--- Source records Enclosed Below ---

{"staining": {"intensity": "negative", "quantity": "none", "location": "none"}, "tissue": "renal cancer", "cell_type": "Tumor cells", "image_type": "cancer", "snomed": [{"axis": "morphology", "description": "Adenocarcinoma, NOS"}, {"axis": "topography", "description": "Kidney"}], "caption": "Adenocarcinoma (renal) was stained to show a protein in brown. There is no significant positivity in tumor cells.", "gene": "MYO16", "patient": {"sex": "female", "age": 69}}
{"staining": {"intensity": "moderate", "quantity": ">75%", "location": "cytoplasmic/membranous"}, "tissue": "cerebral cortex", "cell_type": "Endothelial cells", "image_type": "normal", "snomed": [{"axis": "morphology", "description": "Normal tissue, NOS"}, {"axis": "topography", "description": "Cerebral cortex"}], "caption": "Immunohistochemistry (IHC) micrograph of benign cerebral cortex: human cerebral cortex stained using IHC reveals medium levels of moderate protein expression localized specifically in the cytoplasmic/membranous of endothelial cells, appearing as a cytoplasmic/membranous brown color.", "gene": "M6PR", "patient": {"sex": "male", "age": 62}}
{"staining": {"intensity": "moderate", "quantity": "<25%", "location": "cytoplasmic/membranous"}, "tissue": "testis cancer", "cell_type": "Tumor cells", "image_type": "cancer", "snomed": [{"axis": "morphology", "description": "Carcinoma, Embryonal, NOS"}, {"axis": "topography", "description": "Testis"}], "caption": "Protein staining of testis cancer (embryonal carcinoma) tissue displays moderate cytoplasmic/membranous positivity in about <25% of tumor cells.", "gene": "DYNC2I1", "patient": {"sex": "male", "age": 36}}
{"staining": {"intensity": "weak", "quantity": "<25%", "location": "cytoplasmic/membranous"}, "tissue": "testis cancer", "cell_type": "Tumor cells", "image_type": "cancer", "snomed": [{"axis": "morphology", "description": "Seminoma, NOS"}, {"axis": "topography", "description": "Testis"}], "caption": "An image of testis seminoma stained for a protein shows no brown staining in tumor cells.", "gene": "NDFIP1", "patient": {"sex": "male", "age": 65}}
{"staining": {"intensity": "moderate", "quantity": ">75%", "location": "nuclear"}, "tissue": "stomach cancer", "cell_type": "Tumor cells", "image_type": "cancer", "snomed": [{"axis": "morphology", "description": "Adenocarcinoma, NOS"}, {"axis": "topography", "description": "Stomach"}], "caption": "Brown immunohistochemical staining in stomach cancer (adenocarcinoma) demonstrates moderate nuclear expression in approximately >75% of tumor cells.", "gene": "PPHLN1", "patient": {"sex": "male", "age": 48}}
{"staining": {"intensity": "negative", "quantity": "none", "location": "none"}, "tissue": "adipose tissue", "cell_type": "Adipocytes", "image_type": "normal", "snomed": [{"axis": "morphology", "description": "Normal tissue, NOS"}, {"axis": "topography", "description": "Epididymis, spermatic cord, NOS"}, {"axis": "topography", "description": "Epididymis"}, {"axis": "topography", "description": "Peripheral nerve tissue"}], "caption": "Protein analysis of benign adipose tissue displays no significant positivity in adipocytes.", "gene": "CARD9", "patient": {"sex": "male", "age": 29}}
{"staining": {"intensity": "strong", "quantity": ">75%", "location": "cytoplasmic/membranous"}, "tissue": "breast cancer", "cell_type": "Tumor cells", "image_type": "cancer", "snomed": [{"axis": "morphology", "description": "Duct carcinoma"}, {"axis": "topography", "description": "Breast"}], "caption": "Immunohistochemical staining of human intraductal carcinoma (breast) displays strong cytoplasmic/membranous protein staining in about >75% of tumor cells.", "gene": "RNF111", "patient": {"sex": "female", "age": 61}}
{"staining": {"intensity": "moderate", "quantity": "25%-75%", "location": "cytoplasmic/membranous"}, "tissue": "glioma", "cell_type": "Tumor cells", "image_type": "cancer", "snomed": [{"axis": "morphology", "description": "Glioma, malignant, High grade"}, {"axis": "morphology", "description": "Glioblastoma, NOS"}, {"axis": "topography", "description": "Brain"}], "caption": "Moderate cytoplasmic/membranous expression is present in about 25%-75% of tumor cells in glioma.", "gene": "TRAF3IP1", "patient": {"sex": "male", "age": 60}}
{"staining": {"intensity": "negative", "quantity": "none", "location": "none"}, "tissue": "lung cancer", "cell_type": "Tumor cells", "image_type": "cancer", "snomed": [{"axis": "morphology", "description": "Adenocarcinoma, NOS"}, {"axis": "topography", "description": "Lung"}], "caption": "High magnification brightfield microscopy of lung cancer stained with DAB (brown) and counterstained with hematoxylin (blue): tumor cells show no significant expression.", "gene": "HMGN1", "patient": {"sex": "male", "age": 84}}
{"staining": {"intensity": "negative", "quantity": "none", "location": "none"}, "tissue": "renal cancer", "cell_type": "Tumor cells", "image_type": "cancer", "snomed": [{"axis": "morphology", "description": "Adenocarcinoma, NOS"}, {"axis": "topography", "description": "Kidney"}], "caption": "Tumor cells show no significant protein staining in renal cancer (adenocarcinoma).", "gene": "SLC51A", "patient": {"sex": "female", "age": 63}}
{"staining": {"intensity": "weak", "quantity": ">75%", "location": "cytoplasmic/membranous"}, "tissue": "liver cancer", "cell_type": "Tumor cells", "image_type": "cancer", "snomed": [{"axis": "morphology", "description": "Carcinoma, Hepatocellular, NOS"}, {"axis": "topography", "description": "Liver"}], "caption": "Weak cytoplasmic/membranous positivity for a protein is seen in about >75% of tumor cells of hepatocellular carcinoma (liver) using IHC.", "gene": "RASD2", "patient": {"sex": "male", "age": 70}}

--- End of Enclosed Source records ---

▶ Your instructions
Print the records once more, exactly as they were given.

▶ Written answer
{"staining": {"intensity": "negative", "quantity": "none", "location": "none"}, "tissue": "renal cancer", "cell_type": "Tumor cells", "image_type": "cancer", "snomed": [{"axis": "morphology", "description": "Adenocarcinoma, NOS"}, {"axis": "topography", "description": "Kidney"}], "caption": "Adenocarcinoma (renal) was stained to show a protein in brown. There is no significant positivity in tumor cells.", "gene": "MYO16", "patient": {"sex": "female", "age": 69}}
{"staining": {"intensity": "moderate", "quantity": ">75%", "location": "cytoplasmic/membranous"}, "tissue": "cerebral cortex", "cell_type": "Endothelial cells", "image_type": "normal", "snomed": [{"axis": "morphology", "description": "Normal tissue, NOS"}, {"axis": "topography", "description": "Cerebral cortex"}], "caption": "Immunohistochemistry (IHC) micrograph of benign cerebral cortex: human cerebral cortex stained using IHC reveals medium levels of moderate protein expression localized specifically in the cytoplasmic/membranous of endothelial cells, appearing as a cytoplasmic/membranous brown color.", "gene": "M6PR", "patient": {"sex": "male", "age": 62}}
{"staining": {"intensity": "moderate", "quantity": "<25%", "location": "cytoplasmic/membranous"}, "tissue": "testis cancer", "cell_type": "Tumor cells", "image_type": "cancer", "snomed": [{"axis": "morphology", "description": "Carcinoma, Embryonal, NOS"}, {"axis": "topography", "description": "Testis"}], "caption": "Protein staining of testis cancer (embryonal carcinoma) tissue displays moderate cytoplasmic/membranous positivity in about <25% of tumor cells.", "gene": "DYNC2I1", "patient": {"sex": "male", "age": 36}}
{"staining": {"intensity": "weak", "quantity": "<25%", "location": "cytoplasmic/membranous"}, "tissue": "testis cancer", "cell_type": "Tumor cells", "image_type": "cancer", "snomed": [{"axis": "morphology", "description": "Seminoma, NOS"}, {"axis": "topography", "description": "Testis"}], "caption": "An image of testis seminoma stained for a protein shows no brown staining in tumor cells.", "gene": "NDFIP1", "patient": {"sex": "male", "age": 65}}
{"staining": {"intensity": "moderate", "quantity": ">75%", "location": "nuclear"}, "tissue": "stomach cancer", "cell_type": "Tumor cells", "image_type": "cancer", "snomed": [{"axis": "morphology", "description": "Adenocarcinoma, NOS"}, {"axis": "topography", "description": "Stomach"}], "caption": "Brown immunohistochemical staining in stomach cancer (adenocarcinoma) demonstrates moderate nuclear expression in approximately >75% of tumor cells.", "gene": "PPHLN1", "patient": {"sex": "male", "age": 48}}
{"staining": {"intensity": "negative", "quantity": "none", "location": "none"}, "tissue": "adipose tissue", "cell_type": "Adipocytes", "image_type": "normal", "snomed": [{"axis": "morphology", "description": "Normal tissue, NOS"}, {"axis": "topography", "description": "Epididymis, spermatic cord, NOS"}, {"axis": "topography", "description": "Epididymis"}, {"axis": "topography", "description": "Peripheral nerve tissue"}], "caption": "Protein analysis of benign adipose tissue displays no significant positivity in adipocytes.", "gene": "CARD9", "patient": {"sex": "male", "age": 29}}
{"staining": {"intensity": "strong", "quantity": ">75%", "location": "cytoplasmic/membranous"}, "tissue": "breast cancer", "cell_type": "Tumor cells", "image_type": "cancer", "snomed": [{"axis": "morphology", "description": "Duct carcinoma"}, {"axis": "topography", "description": "Breast"}], "caption": "Immunohistochemical staining of human intraductal carcinoma (breast) displays strong cytoplasmic/membranous protein staining in about >75% of tumor cells.", "gene": "RNF111", "patient": {"sex": "female", "age": 61}}
{"staining": {"intensity": "moderate", "quantity": "25%-75%", "location": "cytoplasmic/membranous"}, "tissue": "glioma", "cell_type": "Tumor cells", "image_type": "cancer", "snomed": [{"axis": "morphology", "description": "Glioma, malignant, High grade"}, {"axis": "morphology", "description": "Glioblastoma, NOS"}, {"axis": "topography", "description": "Brain"}], "caption": "Moderate cytoplasmic/membranous expression is present in about 25%-75% of tumor cells in glioma.", "gene": "TRAF3IP1", "patient": {"sex": "male", "age": 60}}
{"staining": {"intensity": "negative", "quantity": "none", "location": "none"}, "tissue": "lung cancer", "cell_type": "Tumor cells", "image_type": "cancer", "snomed": [{"axis": "morphology", "description": "Adenocarcinoma, NOS"}, {"axis": "topography", "description": "Lung"}], "caption": "High magnification brightfield microscopy of lung cancer stained with DAB (brown) and counterstained with hematoxylin (blue): tumor cells show no significant expression.", "gene": "HMGN1", "patient": {"sex": "male", "age": 84}}
{"staining": {"intensity": "negative", "quantity": "none", "location": "none"}, "tissue": "renal cancer", "cell_type": "Tumor cells", "image_type": "cancer", "snomed": [{"axis": "morphology", "description": "Adenocarcinoma, NOS"}, {"axis": "topography", "description": "Kidney"}], "caption": "Tumor cells show no significant protein staining in renal cancer (adenocarcinoma).", "gene": "SLC51A", "patient": {"sex": "female", "age": 63}}
{"staining": {"intensity": "weak", "quantity": ">75%", "location": "cytoplasmic/membranous"}, "tissue": "liver cancer", "cell_type": "Tumor cells", "image_type": "cancer", "snomed": [{"axis": "morphology", "description": "Carcinoma, Hepatocellular, NOS"}, {"axis": "topography", "description": "Liver"}], "caption": "Weak cytoplasmic/membranous positivity for a protein is seen in about >75% of tumor cells of hepatocellular carcinoma (liver) using IHC.", "gene": "RASD2", "patient": {"sex": "male", "age": 70}}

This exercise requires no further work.